There are two ways that I would go about answering this question.
First, in the context of Romans 1 Paul is speaking of the general way in which God has revealed Himself cognitively and consciously to all of humanity. Since His invisible attributes are clearly perceived from the foundation of the world, and mankind thereby realizes that there is a God, that they owe Him their submission, and that they must endeavor to figure out what He requires of them, they are – if they suppress that revelation and reject the authority of God – without excuse on the day of judgment. They know He exists and yet are willfully refusing to obey him, therefore, their condemnation is just and deserved.

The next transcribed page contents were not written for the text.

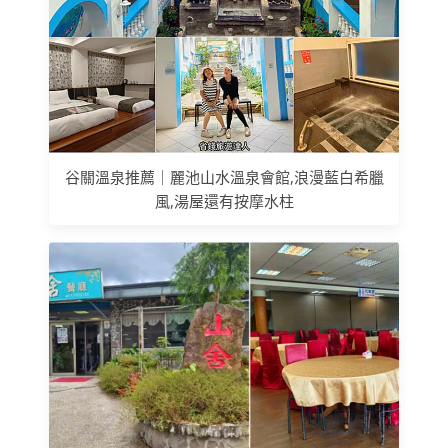
谷關溫泉推薦｜麗池山水溫泉會館,浪漫藍白希臘
風,湯屋還有按摩水柱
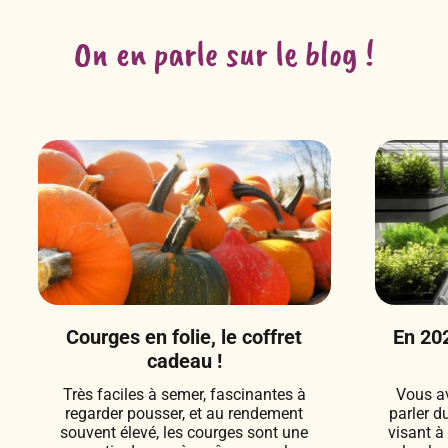
On en parle sur le blog !
Courges en folie, le coffret
En 202
cadeau !
Très faciles à semer, fascinantes à
Vous a
regarder pousser, et au rendement
parler d
souvent élevé, les courges sont une
visant à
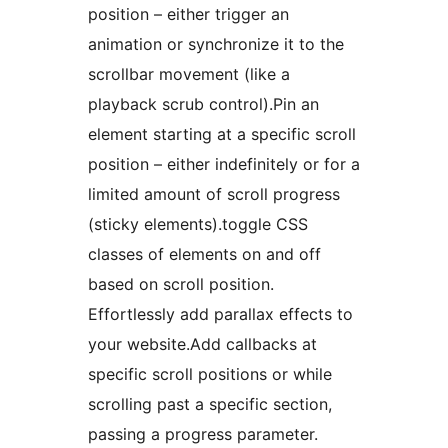
position – either trigger an
animation or synchronize it to the
scrollbar movement (like a
playback scrub control).Pin an
element starting at a specific scroll
position – either indefinitely or for a
limited amount of scroll progress
(sticky elements).toggle CSS
classes of elements on and off
based on scroll position.
Effortlessly add parallax effects to
your website.Add callbacks at
specific scroll positions or while
scrolling past a specific section,
passing a progress parameter.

Second, some truths of Scripture are at times paradoxical in nature. Some would say that human responsibility, if it is true, nullifies the doctrine of predestination. Others would say that predestination, since it is true, makes void human responsibility. The Biblical reality is that both divine, unconditional predestination is true (Ephesians 1:4; 2 Thessalonians 2:13; 1 Thessalonians 1:4), and human volition and responsibility is also true (Romans 10:11-13). Though we cannot completely reconcile how individuals are completely responsible in salvation AND how God has chosen an elect bride for His Son and only those will be saved, it does not mean that either statement is erroneous. The problem is not the truth; the problem is our limited and fallible understanding, and often times humanistic interpretation, of the truth. It is true that God elects sinners for salvation, commissioning the Holy Spirit to awaken the hearts of those sinners and draw them into salvation and only those awakened will in fact come; but this truth does not negate the responsibility of sinners to come to Christ. In other words, just because I cannot do what is right that does not excuse me from doing what is right. Therefore, on the day of judgment all of humanity will either stand in their sin, having suppressed the knowledge of God and ultimately rejected him thereby being fully responsible for their condemnation; or they will stand in Christ’s righteousness, having been rescued by the sovereign selection of God the Father, redeeming work of the Son, and regeneration of the Spirit whereby all credit for our salvation goes to the Divine.
I sincerely hope that this will help as each of you continues to plow through this masterful epistle.